So far as work was concerned in this period, decisions were mostly taken out of my hands. Other people were responsible for determining the duration of contracts. It was not until the opportunity arose to join another “blue chip” company ten years before I was due to retire that my future finally seemed assured.
Do I regret joining a corporation heavily involved in the development and manufacture of advanced military systems and materiel, some of it sold to regimes with controversial human rights records? Yes and no. Yes, because, as someone with lifelong sympathies with pacifism, I deplore the proliferation of weapons of all kinds. No, because those weapons exist with or without my contribution. It’s a morally bankrupt argument, I know: if the UK does not sell weapons to these regimes someone else will. The other argument, that if our enemies have advanced weapons we need them too, in order to prevent them being used against us, is slightly less disingenuous and I believe it is valid.
The truth is that I have worked in industries each of which is at odds with my belief in the importance of protecting the planet for future generations – plastics (synthetic fibres), power generation using fossil fuels, weapons manufacture. All are now widely believed to be complicit in damaging the environment in various ways. Perhaps only the last, if I choose to believe that the possession of the most advanced weapons ensures the maintenance of peace, was the least harmful. I have also worked in a place where my small contribution helped improve the economy of a state that was, at the time, one of the most reviled, based on overt racism.

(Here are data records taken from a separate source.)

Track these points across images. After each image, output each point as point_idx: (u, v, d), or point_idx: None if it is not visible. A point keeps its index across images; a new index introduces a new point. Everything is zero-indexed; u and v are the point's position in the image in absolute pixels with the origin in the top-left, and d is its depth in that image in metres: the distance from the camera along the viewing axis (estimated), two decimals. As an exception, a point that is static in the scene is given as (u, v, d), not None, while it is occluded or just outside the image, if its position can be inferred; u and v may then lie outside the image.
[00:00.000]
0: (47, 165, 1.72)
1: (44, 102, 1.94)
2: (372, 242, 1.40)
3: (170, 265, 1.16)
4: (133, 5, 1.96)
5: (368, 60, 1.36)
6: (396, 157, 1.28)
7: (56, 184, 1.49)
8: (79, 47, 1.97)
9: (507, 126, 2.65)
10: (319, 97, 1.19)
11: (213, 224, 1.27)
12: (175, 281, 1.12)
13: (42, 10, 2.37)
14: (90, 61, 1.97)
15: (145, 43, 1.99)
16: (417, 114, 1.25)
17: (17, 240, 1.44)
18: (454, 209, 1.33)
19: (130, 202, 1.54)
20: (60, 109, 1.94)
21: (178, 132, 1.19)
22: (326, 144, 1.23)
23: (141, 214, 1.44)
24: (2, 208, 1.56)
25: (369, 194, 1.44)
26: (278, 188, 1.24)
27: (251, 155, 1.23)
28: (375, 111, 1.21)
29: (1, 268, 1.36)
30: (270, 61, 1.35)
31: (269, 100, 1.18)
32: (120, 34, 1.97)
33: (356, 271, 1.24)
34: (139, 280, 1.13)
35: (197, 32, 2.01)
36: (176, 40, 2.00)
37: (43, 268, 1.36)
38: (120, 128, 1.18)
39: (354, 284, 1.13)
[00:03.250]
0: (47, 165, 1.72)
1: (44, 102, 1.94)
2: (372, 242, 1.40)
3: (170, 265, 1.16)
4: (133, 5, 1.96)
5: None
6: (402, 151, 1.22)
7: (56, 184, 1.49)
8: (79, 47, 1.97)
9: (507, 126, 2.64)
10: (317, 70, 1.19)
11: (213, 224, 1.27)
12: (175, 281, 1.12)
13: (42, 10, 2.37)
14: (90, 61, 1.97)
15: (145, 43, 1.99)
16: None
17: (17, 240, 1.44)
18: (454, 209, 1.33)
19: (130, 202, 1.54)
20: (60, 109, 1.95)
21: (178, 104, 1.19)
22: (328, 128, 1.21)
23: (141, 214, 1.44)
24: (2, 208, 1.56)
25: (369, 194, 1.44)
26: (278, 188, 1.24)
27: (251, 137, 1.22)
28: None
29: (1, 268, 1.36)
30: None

You may choose to call me a hypocrite for making public my concerns about the environment, my support for liberal politics and philosophy and the need to make drastic changes in order to mitigate against the coming climate emergency. You would be right. I do it myself all the time. But I also believe that having “been there, done that” (but never having worn the T-shirt!), I am better placed to understand the problems than those who haven’t.